:: RECORDS FOR THE EXERCISE

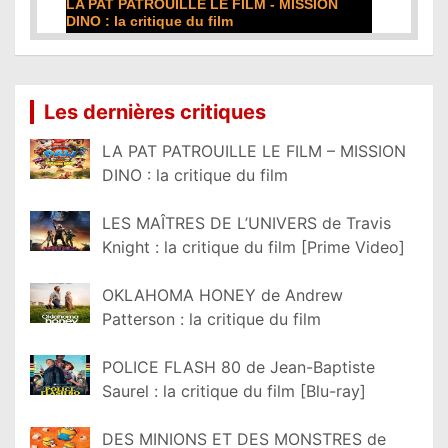
LA PAT PATROUILLE LE FILM - MISSION
DINO : la critique du film
Lire la suite...
Les dernières critiques
LA PAT PATROUILLE LE FILM – MISSION
DINO : la critique du film
LES MAÎTRES DE L’UNIVERS de Travis
Knight : la critique du film [Prime Video]
OKLAHOMA HONEY de Andrew
Patterson : la critique du film
POLICE FLASH 80 de Jean-Baptiste
Saurel : la critique du film [Blu-ray]
DES MINIONS ET DES MONSTRES de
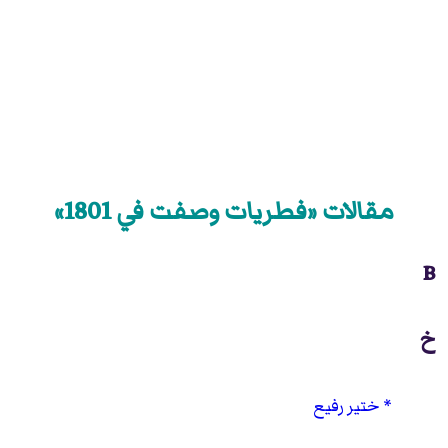
مقالات «فطريات وصفت في 1801»
B
خ
ختير رفيع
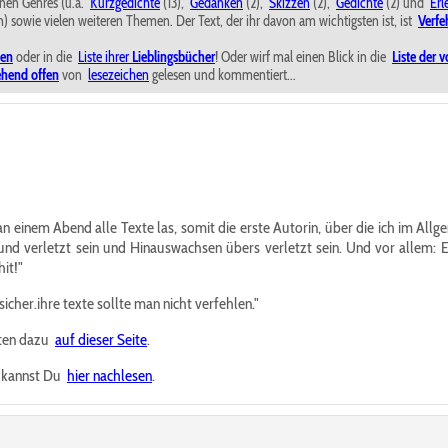
enen Genres (u.a.
Kurzgedichte
(13),
Gedanken
(2),
Skizzen
(2),
Gedichte
(2) und
Erl
) sowie vielen weiteren Themen. Der Text, der ihr davon am wichtigsten ist, ist
Verfe
ten
oder in die
Liste ihrer
Lieblingsbücher
! Oder wirf mal einen Blick in die
Liste der
ehend offen
von
lesezeichen
gelesen und kommentiert...
 an einem Abend alle Texte las, somit die erste Autorin, über die ich im A
verletzt sein und Hinauswachsen übers verletzt sein. Und vor allem: Eine
it!"
sicher.ihre texte sollte man nicht verfehlen."
rten dazu
auf dieser Seite
.
e kannst Du
hier nachlesen
.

::::

When you reproduce the entries above, keep every word exact and leave the images out.

ANSWER FOR THIS EXERCISE:
LA PAT PATROUILLE LE FILM - MISSION
DINO : la critique du film
Lire la suite...
Les dernières critiques
LA PAT PATROUILLE LE FILM – MISSION
DINO : la critique du film
LES MAÎTRES DE L’UNIVERS de Travis
Knight : la critique du film [Prime Video]
OKLAHOMA HONEY de Andrew
Patterson : la critique du film
POLICE FLASH 80 de Jean-Baptiste
Saurel : la critique du film [Blu-ray]
DES MINIONS ET DES MONSTRES de
مقالات «فطريات وصفت في 1801»
B
خ
ختير رفيع
enen Genres (u.a.
Kurzgedichte
(13),
Gedanken
(2),
Skizzen
(2),
Gedichte
(2) und
Erl
) sowie vielen weiteren Themen. Der Text, der ihr davon am wichtigsten ist, ist
Verfe
ten
oder in die
Liste ihrer
Lieblingsbücher
! Oder wirf mal einen Blick in die
Liste der
ehend offen
von
lesezeichen
gelesen und kommentiert...
 an einem Abend alle Texte las, somit die erste Autorin, über die ich im A
verletzt sein und Hinauswachsen übers verletzt sein. Und vor allem: Eine
it!"
sicher.ihre texte sollte man nicht verfehlen."
rten dazu
auf dieser Seite
.
e kannst Du
hier nachlesen
.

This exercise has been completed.